Sunday, May 31, 2009

Drag Me To Hell: Sorry About Earlier, Man

Gypsy women are tough.

Drag Me To Hell, I'm sorry about earlier. I grouped you in with a bunch of movies I didn't think I wanted to see. Up was part of that list. I did want to see Up. But really, Drag Me To Hell, I should have had more faith in you. I shouldn't have jumped to conclusions, or mistrusted my gut. Sam Raimi, you're a trustworthy guy. Especially after this. If you make another movie, I'll see it, and gladly. 

Bad horror movies are good because they're bad. Good comedies are good because they're good. Bad horror crossed with good comedy? A good film. Horror comedies can be terrific. Raimi decided to be brave and go back to his Evil Deadsian roots, coming off the failure of Spider-Man 3, and it paid off big. Drag Me To Hell is grippingly suspenseful, grossly hilarious, pretty well action packed, and masterfully shot. A perfect movie for cheering on the heroine, and jeering at what horrible things happen to her. 

Alison Lohman was a terrific casting choice. As loan officer Christine Brown, her slight lisp, cute round face, and endearing smile give every horror that befalls her a meaner edge, and makes every chance she gets to kick ass slier. For tongue-in-cheek terror, Lohman plays it great, adorable but with teeth, not some useless prissy slasher-genre girl. 

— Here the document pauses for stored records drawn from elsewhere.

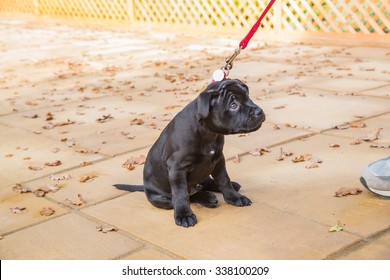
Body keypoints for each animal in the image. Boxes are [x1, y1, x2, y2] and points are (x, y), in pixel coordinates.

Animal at [113, 79, 266, 228]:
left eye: (247, 96)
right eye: (233, 105)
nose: (259, 111)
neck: (208, 132)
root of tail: (144, 188)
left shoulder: (218, 159)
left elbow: (224, 180)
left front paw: (234, 197)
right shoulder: (177, 168)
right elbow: (181, 194)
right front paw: (184, 215)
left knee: (205, 183)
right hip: (159, 198)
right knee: (182, 197)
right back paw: (206, 198)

Speaking of slasher-genre girls, isn't it great that Drag Me To Hell isn't a slasher film? I'm very sick of slasher films. When characters are dropping left and right there's no time, and often no attempt, at character building. No one gets a backstory outside of what stereotyping allows. Drag Me To Hell keeps its lead alive to the bitter end. It keeps almost the entire cast alive. The characters become real, and sympathetic, and rooting for them makes sense. Its easy to root for them.

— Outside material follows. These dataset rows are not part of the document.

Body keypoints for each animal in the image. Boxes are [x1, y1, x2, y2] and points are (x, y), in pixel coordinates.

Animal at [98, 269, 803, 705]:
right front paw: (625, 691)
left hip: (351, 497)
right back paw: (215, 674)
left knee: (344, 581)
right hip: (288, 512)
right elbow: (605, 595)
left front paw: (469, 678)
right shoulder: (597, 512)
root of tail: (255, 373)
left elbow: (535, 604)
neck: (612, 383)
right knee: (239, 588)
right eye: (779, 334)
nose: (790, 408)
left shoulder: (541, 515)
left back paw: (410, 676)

There are a great many moments of this film that, if I were to talk about them, I would spoil most of the wonderful scares and gags that the trailer and commercials haven't already ruined. That part in the trailer or commercial where the fly goes up her nose and she wakes up, then lays down next to the old woman? They shouldn't have showed that, but don't worry, it's better in the movie. Everything is better in the actual movie. 

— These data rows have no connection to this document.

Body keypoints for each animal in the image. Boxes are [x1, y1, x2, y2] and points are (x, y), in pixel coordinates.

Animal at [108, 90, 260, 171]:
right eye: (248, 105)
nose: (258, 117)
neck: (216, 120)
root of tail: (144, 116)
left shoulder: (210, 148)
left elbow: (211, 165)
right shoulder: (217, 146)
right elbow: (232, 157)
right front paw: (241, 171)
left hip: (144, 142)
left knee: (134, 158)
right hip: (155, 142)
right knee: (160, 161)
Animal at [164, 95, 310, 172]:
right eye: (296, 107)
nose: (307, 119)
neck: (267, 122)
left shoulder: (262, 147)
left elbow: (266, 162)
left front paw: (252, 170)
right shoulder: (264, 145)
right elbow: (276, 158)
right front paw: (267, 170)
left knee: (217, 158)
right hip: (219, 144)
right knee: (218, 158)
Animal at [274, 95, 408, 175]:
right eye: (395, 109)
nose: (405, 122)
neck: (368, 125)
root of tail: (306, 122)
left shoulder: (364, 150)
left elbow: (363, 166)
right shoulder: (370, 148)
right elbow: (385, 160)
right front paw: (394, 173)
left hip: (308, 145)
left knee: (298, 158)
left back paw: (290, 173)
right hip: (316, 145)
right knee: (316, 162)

There are fight scenes, there are bizarre gross out scenes, there are really truly funny visual gags most of the time. It's well written. It's very well shot, by Mulholland Drive's cinematographer Peter Deming, with lots of shallow focus paired with the deepest. The monsters look monstery, the mood is always exactly as it ought to be, for humor or horror, and the film reaches the point where even the title card warrants huzzahs.